O tamanho do universo de empresas estatais dá a dimensão das pressões. Hoje, essas empresas empregam mais de 476 mil funcionários, o que reforça a corrida de políticos por indicações e a resistência de corporações contra perda de prerrogativas.

O conjunto de companhias públicas inclui casos que se transformaram em anedotas nos debates sobre a redução do papel do Estado. É o caso da EPL — que nasceu para projetar o trem-bala brasileiro, projeto que jamais saiu do papel. Hoje, a empresa ainda tem 132 funcionários e depende de recursos da União para se manter no papel. No ano passado, os repasses foram de R$ 98 milhões.

Companhias dependentes

A Ceitec, ligada ao Ministério da Ciência e Tecnologia, também virou folclore ao ser apelidada de empresa do “chip do boi”. A fabricante de semicondutores, que ainda preserva 183 funcionários, está em processo de ser dissolvida, segundo o relatório mais recente do Programa de Parcerias e Investimentos (PPI).

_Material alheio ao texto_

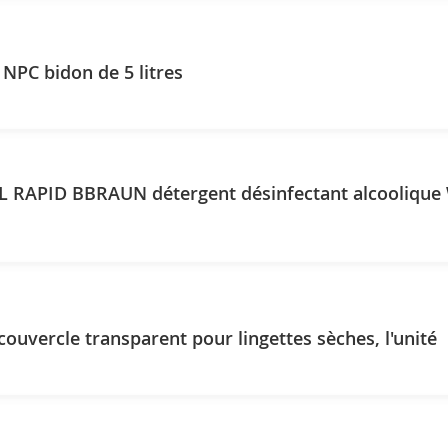
 NPC bidon de 5 litres
 RAPID BBRAUN détergent désinfectant alcoolique
couvercle transparent pour lingettes sèches, l'unité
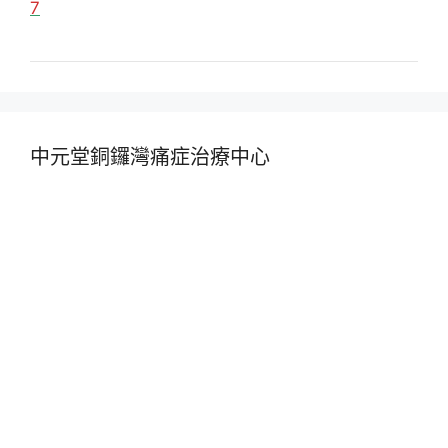
7
中元堂銅鑼灣痛症治療中心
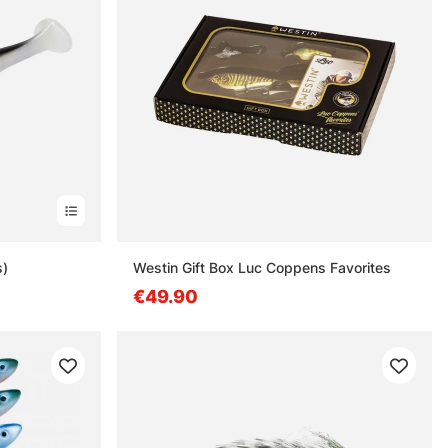
s)
Westin Gift Box Luc Coppens Favorites
€49.90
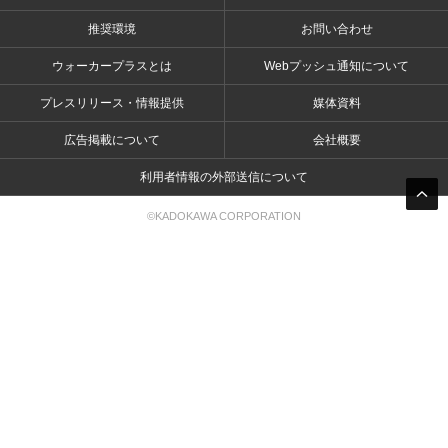
推奨環境
お問い合わせ
ウォーカープラスとは
Webプッシュ通知について
プレスリリース・情報提供
媒体資料
広告掲載について
会社概要
利用者情報の外部送信について
©KADOKAWA CORPORATION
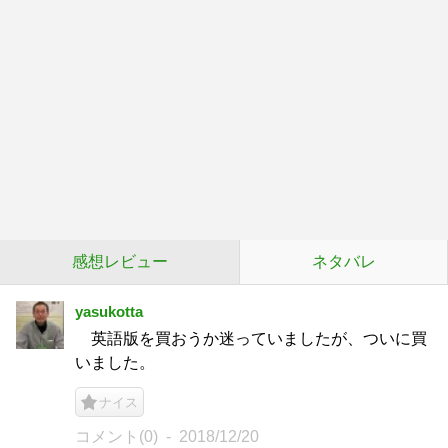
感想レビュー
ネタバレ
yasukotta
英語版を買おうか迷っていましたが、ついに買
いました。
ナイス
コメント(0)
2018/12/20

Ambas as companhias fazem parte de um capítulo à parte na discussão sobre estatais no país: as empresas dependentes. Só no ano passado, o governo precisou desembolsar R$ 20 bilhões para mantê-las de pé. O grupo inclui desde casos emblemáticos de distorções do papel do Estado a organizações em pleno funcionamento, como a Embrapa.

Na avaliação do analista da Instituição Fiscal Independente (IFI) Josué Pellegrini, que acompanha o panorama das estatais, o debate sobre as empresas dependentes passa pela definição de que políticas públicas fazem sentido no país, já que, na prática, essas instituições atuam como órgãos do governo.

— A gente tem muito pouca avaliação de políticas públicas no Brasil. E isso vale para tudo, os benefícios tributários, os subsídios, política educacional e, como não poderia deixar de ser, essas empresas criadas para um determinado objetivo também não são avaliadas — afirma o especialista.

O governo planeja avançar no processo de privatizações, mas sabe que o processo será lento. Hoje, 15 empresas estão na lista de estudos para privatização, incluindo Correios e Eletrobras, que depende da negociação com o Congresso e deve ser vendida até o terceiro trimestre de 2021, segundo informou recentemente o presidente da companhia, Wilson Ferreira Júnior.

No mercado, há expectativa de que o processo acelere, mas os riscos estão calculados.

— Quem achar que não vai ter discussão jurídica sobre qualquer ativo, em qualquer época, quando ele tem uma exposição midiática, está sonhando — comenta Alberto Sogayar, sócio da área de infraestrutura do L.O. Baptista Advogados.